### Goal of the exercise:
Each of the lines below must be restated exactly.
:: Information supplied ::
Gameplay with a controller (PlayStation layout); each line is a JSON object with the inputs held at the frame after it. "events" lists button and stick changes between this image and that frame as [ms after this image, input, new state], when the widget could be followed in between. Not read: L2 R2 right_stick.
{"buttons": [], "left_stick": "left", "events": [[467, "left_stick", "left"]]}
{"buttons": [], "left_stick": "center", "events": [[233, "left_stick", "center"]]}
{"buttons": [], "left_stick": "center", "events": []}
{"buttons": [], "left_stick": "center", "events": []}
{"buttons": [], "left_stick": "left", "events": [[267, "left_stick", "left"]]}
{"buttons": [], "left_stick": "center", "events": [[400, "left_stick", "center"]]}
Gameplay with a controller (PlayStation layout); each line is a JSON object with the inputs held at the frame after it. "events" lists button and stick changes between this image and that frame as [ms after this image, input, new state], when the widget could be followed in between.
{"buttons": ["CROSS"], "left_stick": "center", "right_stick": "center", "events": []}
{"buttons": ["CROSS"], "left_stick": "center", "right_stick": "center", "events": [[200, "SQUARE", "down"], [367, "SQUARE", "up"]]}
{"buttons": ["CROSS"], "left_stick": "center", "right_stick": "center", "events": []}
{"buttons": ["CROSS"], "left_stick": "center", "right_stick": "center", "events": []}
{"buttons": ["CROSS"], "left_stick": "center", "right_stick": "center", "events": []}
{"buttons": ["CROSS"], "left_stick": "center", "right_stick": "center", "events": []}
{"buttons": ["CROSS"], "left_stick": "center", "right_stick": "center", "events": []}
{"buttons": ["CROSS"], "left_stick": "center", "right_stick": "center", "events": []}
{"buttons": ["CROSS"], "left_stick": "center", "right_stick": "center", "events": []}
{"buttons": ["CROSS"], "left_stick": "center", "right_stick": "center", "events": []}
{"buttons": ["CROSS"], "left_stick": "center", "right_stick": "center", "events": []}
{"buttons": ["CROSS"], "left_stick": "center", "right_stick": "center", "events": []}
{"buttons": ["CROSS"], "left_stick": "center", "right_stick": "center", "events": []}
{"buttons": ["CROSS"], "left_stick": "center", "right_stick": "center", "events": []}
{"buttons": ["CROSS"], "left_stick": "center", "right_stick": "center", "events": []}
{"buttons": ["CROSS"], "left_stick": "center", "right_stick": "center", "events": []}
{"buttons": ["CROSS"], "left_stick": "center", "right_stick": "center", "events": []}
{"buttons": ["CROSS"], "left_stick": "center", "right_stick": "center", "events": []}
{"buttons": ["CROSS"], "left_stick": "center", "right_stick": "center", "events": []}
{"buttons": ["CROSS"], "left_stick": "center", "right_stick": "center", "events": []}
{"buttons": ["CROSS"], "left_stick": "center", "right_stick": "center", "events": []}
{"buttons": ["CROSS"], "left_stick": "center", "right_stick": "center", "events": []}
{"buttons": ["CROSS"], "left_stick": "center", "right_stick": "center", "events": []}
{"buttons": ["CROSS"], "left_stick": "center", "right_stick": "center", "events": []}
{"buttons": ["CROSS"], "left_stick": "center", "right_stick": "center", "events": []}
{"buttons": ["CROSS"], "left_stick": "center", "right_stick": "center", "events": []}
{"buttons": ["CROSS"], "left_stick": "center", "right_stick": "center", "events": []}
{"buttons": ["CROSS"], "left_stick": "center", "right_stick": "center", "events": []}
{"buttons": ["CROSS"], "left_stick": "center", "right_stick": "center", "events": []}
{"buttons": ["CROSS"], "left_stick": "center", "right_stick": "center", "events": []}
:::
### Worked solution:
Gameplay with a controller (PlayStation layout); each line is a JSON object with the inputs held at the frame after it. "events" lists button and stick changes between this image and that frame as [ms after this image, input, new state], when the widget could be followed in between. Not read: L2 R2 right_stick.
{"buttons": [], "left_stick": "left", "events": [[467, "left_stick", "left"]]}
{"buttons": [], "left_stick": "center", "events": [[233, "left_stick", "center"]]}
{"buttons": [], "left_stick": "center", "events": []}
{"buttons": [], "left_stick": "center", "events": []}
{"buttons": [], "left_stick": "left", "events": [[267, "left_stick", "left"]]}
{"buttons": [], "left_stick": "center", "events": [[400, "left_stick", "center"]]}
Gameplay with a controller (PlayStation layout); each line is a JSON object with the inputs held at the frame after it. "events" lists button and stick changes between this image and that frame as [ms after this image, input, new state], when the widget could be followed in between.
{"buttons": ["CROSS"], "left_stick": "center", "right_stick": "center", "events": []}
{"buttons": ["CROSS"], "left_stick": "center", "right_stick": "center", "events": [[200, "SQUARE", "down"], [367, "SQUARE", "up"]]}
{"buttons": ["CROSS"], "left_stick": "center", "right_stick": "center", "events": []}
{"buttons": ["CROSS"], "left_stick": "center", "right_stick": "center", "events": []}
{"buttons": ["CROSS"], "left_stick": "center", "right_stick": "center", "events": []}
{"buttons": ["CROSS"], "left_stick": "center", "right_stick": "center", "events": []}
{"buttons": ["CROSS"], "left_stick": "center", "right_stick": "center", "events": []}
{"buttons": ["CROSS"], "left_stick": "center", "right_stick": "center", "events": []}
{"buttons": ["CROSS"], "left_stick": "center", "right_stick": "center", "events": []}
{"buttons": ["CROSS"], "left_stick": "center", "right_stick": "center", "events": []}
{"buttons": ["CROSS"], "left_stick": "center", "right_stick": "center", "events": []}
{"buttons": ["CROSS"], "left_stick": "center", "right_stick": "center", "events": []}
{"buttons": ["CROSS"], "left_stick": "center", "right_stick": "center", "events": []}
{"buttons": ["CROSS"], "left_stick": "center", "right_stick": "center", "events": []}
{"buttons": ["CROSS"], "left_stick": "center", "right_stick": "center", "events": []}
{"buttons": ["CROSS"], "left_stick": "center", "right_stick": "center", "events": []}
{"buttons": ["CROSS"], "left_stick": "center", "right_stick": "center", "events": []}
{"buttons": ["CROSS"], "left_stick": "center", "right_stick": "center", "events": []}
{"buttons": ["CROSS"], "left_stick": "center", "right_stick": "center", "events": []}
{"buttons": ["CROSS"], "left_stick": "center", "right_stick": "center", "events": []}
{"buttons": ["CROSS"], "left_stick": "center", "right_stick": "center", "events": []}
{"buttons": ["CROSS"], "left_stick": "center", "right_stick": "center", "events": []}
{"buttons": ["CROSS"], "left_stick": "center", "right_stick": "center", "events": []}
{"buttons": ["CROSS"], "left_stick": "center", "right_stick": "center", "events": []}
{"buttons": ["CROSS"], "left_stick": "center", "right_stick": "center", "events": []}
{"buttons": ["CROSS"], "left_stick": "center", "right_stick": "center", "events": []}
{"buttons": ["CROSS"], "left_stick": "center", "right_stick": "center", "events": []}
{"buttons": ["CROSS"], "left_stick": "center", "right_stick": "center", "events": []}
{"buttons": ["CROSS"], "left_stick": "center", "right_stick": "center", "events": []}
{"buttons": ["CROSS"], "left_stick": "center", "right_stick": "center", "events": []}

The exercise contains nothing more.